Il Giorno del 10-02-2019

Udito debole già nella culla. Ora i test salvano l’orecchio

Il calo dell’udito, affermano i pediatri, è la disabilità congenita più frequente nell’infanzia. Un danno uditivo può influire sullo sviluppo linguistico del bambino con ripercussioni a livello psicologico, scolastico, e nella vita di relazione. Ma si può e si deve rimediare. Come devono comportarsi i genitori di fronte a questa eventualità? Ne parliamo con Filippo Sorace, medico dirigente ospedaliero di otorinolaringoiatria nell’Ausl di Imola.

Dottore, come si è arrivati a capire l’importanza dell’udito nel bambino?
«Attraverso studi sui neonati a cui viene riconosciuta una ipoacusia entro i primi sei mesi di vita, e che ricevano un trattamento tempestivo: presentano risultati migliori rispetto ai bambini ai quali un tempo veniva fatta diagnosi tardiva. Diagnosticare e trattare precocemente una perdita uditiva è importante in quanto consente al neonato di avere un normale sviluppo uditivo, verbale e linguistico».

Ma come fanno i genitori ad accorgersi del problema?
«Ai giorni nostri, per fortuna, siamo in grado di diagnosticare precocemente il deficit uditivo con lo screening, test che si avvalgono delle emissioni acustiche, indagini di rapida esecuzione ed elevata sensibilità».

Come si svolgono i test?
«Consistono nell’inviare all’orecchio del neonato stimoli sonori e nel registrare la risposta. Quando i suoni arrivano alla coclea, questa li traduce in impulsi elettrici per il cervello e nel far questo emette a sua volta dei segnali che vengono registrati. Si utilizza una sonda rivestita da un tappo in gomma che emette suoni e nel contempo registra i suoni emessi dalla coclea».

Quali altri esami vengono fatti a chi presenta deficit sospetti?
«I bambini che non superano il test, necessitano di approfondimento attraverso i cosiddetti potenziali evocati uditivi del tronco encefalico. Anche questo è un test oggettivo, non richiede la collaborazione del neonato e di norma si esegue durante il sonno spontaneo, inviando al bambino stimoli acustici di diversa intensità attraverso una cuffia».

--*--

Nel brano sull'udito dei neonati, quale strumento si usa per inviare i suoni all'orecchio e registrare quelli emessi dalla coclea?

--*--

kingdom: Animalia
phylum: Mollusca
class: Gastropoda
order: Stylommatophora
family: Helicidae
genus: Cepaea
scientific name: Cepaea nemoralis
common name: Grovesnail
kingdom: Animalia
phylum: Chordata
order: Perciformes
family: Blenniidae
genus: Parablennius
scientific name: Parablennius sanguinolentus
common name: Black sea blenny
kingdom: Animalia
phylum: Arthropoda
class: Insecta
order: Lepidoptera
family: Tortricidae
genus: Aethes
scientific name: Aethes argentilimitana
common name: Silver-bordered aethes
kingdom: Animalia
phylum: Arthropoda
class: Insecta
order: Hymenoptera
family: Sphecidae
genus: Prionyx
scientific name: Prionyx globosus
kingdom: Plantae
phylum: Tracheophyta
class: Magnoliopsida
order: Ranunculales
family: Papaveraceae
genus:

--*--

[Risposta al problema] Una sonda rivestita da un tappo in gomma.